Ein wenig auf den Füßen wankend, blieb der Officier vor Gemma stehen und rief mit herausgedrängter und geschrieener Stimme, in der man doch den Kampf mit sich selbst bemerken konnte . . . »Ich trinke auf das Wohl der schönsten Caffeemamsel in ganz Frankfurt und der ganzen Welt!« hier stürzte er das Glas hinunter – »und nehme mir zum Lohne diese Blume, die von Ihren göttlichen Fingern gepflückt ist.« Und er nahm die vor Gemmas Teller liegende Rose. Sie war erstaunt, erschrocken und schrecklich bleich . . . dann empört, sie wurde ganz roth bis zu den Haaren, und ihre Augen, gerade auf ihren Beleidiger gerichtet, zu gleicher Zeit sich verdunkelnd und ganz flammend, nahmen einen finsteren Ausdruck an und sprühten im Feuer des unbezähmbaren Zornes.

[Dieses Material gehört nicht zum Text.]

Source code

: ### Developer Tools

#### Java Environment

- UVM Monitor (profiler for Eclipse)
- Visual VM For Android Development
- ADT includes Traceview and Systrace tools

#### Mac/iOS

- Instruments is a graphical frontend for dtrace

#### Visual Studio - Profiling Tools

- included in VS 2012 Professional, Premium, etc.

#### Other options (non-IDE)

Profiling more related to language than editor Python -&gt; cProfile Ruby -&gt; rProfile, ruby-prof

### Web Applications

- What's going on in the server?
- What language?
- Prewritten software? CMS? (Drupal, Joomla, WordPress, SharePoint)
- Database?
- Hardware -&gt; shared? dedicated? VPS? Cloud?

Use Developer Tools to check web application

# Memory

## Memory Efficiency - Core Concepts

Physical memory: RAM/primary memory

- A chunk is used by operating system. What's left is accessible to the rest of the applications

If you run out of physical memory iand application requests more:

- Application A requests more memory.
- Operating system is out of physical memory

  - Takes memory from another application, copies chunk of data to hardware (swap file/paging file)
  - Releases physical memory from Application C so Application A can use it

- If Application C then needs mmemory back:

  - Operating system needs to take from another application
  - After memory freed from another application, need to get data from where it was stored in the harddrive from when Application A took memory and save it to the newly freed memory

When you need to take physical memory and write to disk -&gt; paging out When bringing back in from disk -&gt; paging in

Dieser Blick machte den Officier sichtbar verlegen; er brachte etwas Unverständliches hervor, verbeugte sich – und kehrte zu den Anderen zurück.
Herr Klüber erhob sich plötzlich von seinem Stuhle, reckte sich, so weit es ging, in die Höhe, setzte seinen Hut auf und rief mit Würde, doch nicht allzu laut: »Unerhört! unerhörte Frechheit!« Er rief sofort den Kellner und verlangte mit strenger Stimme die Rechnung . . . doch damit begnügte er sich nicht: er ließ den Wagen anspannen, wobei er erklärte, daß anständige Leute hierher nicht kommen können, da sie Beleidigungen ausgesetzt seien. Bei diesen Worten lenkte Gemma, die immer regungslos auf ihrem Platze saß – nur ihre Brust wogte hoch und ungestüm – ihre Augen auf Herrn Klüber . . . und sah ihn ebenso scharf, mit demselben Blick, wie den Officier an. Emil zitterte förmlich vor Wuth.